A China representa 19% do PIB global, mas responde por 32% da produção industrial mundial. O desequilíbrio, cujas implicações contribuíram para a ascensão de Trump, não é sustentável. No fim do percurso, o triunfo chinês na guerra tarifária depende da "normalização" de sua economia.
O modelo exportador da China ancora-se no excesso de poupança doméstica –ou, dito de outro modo, num consumo interno reprimido. O segredo repousa no sistema político totalitário, que mantém baixos salários, veta políticas de bem-estar social e recusa-se a erguer um sistema decente de seguridade social.
Desde o ingresso chinês na OMC, em 2001, à base de uma intrincada rede de subsídios estatais, o modelo propiciou a expansão da indústria em saltos tecnológicos sucessivos, até a produção de veículos elétricos, painéis solares, baterias e softwares de IA. Os bens chineses inundaram o mercado mundial, eliminando competidores, devastando antigas regiões industriais e, nesse passo, deslocando os sistemas políticos nacionais.
A reação dos EUA começou com as tarifas seletivas de Trump 1, que buscavam estimular a relocalização industrial nos EUA ou em países parceiros. Prosseguiu com Biden, que deflagrou políticas industriais eficazes de subsídio a setores estratégicos (semicondutores, veículos elétricos, aeroespacial) e fracassou na tentativa de sancionar empresas de ponta chinesas, algo ilustrado pela Huawei e pelo Deep Seek. Trump 2, contudo, jogou o tabuleiro pela janela, apostando numa aventura mercantilista sem rumo.
Trump tinha a possibilidade de radicalizar as políticas seguidas por Biden. Nessa linha, em coordenação com os aliados na Europa e Ásia, iniciaria uma escalada tarifária coletiva e gradual sobre a China, ao longo de um horizonte plurianual. A pressão sustentaria negociações baseadas na exigência de redução dos subsídios industriais chineses e, imitando as práticas do rival, obter o deslocamento de unidades produtivas da China para os EUA em joint ventures com empresas nacionais.
O objetivo seria alcançar um reequilíbrio da economia mundial, não edificar uma muralha protecionista em torno dos EUA. Trump, porém, enxerga o comércio como um jogo de soma zero orientado pela busca obsessiva de superávits. Partindo dessa superstição ideológica, resolveu declarar uma guerra tarifária contra o mundo.

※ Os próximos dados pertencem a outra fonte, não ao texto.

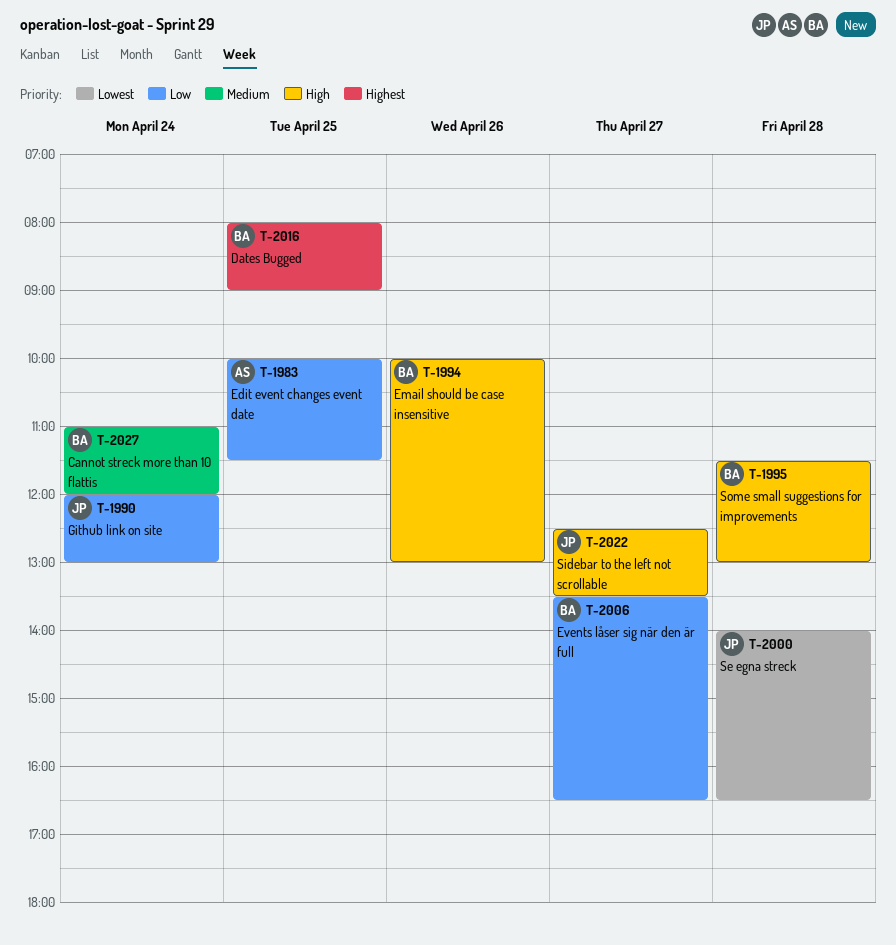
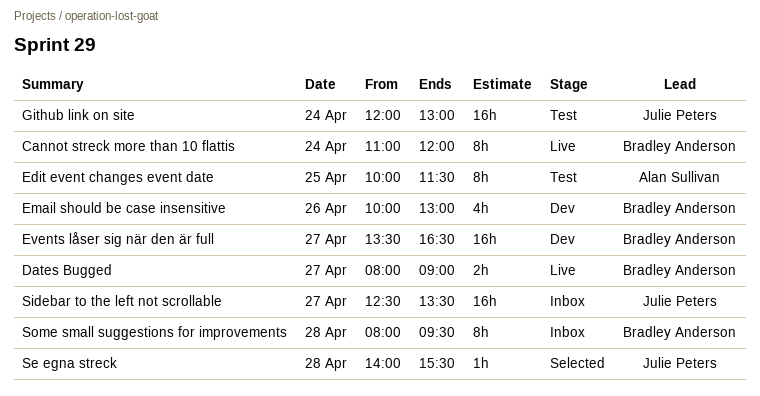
Dates Bugged, day: Apr 25 -> Apr 27
Se egna streck, ends: 16:30 -> 15:30
Some small suggestions for improvements, begins: 11:30 -> 08:00
Some small suggestions for improvements, ends: 13:00 -> 09:30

Xi Jinping desenhou seu caminho. A China exibe-se como campeã do livre intercâmbio e das regras comerciais multilaterais. Enquanto aplica retaliações aos EUA, promete abrir seu mercado interno e controlar os preços de suas exportações, evitando uma inundação global de produtos excedentes. De olho na Europa, os chineses exploram as oportunidades criadas pela investida de Trump contra a União Europeia.
O sucesso da estratégia depende de uma revisão estrutural do modelo econômico chinês, com a absorção do excedente de bens industriais pelo mercado interno. No cenário da guerra tarifária, dramatizado pelo envelhecimento demográfico, a China precisa transformar poupança doméstica em consumo, o que demanda reformas sociais profundas.
A China de amanhã não será a "fábrica do mundo", mas uma economia industrial normal. A mutação inevitável foi acelerada por Trump. Ironicamente, o custo principal do reequilíbrio recairá sobre os EUA.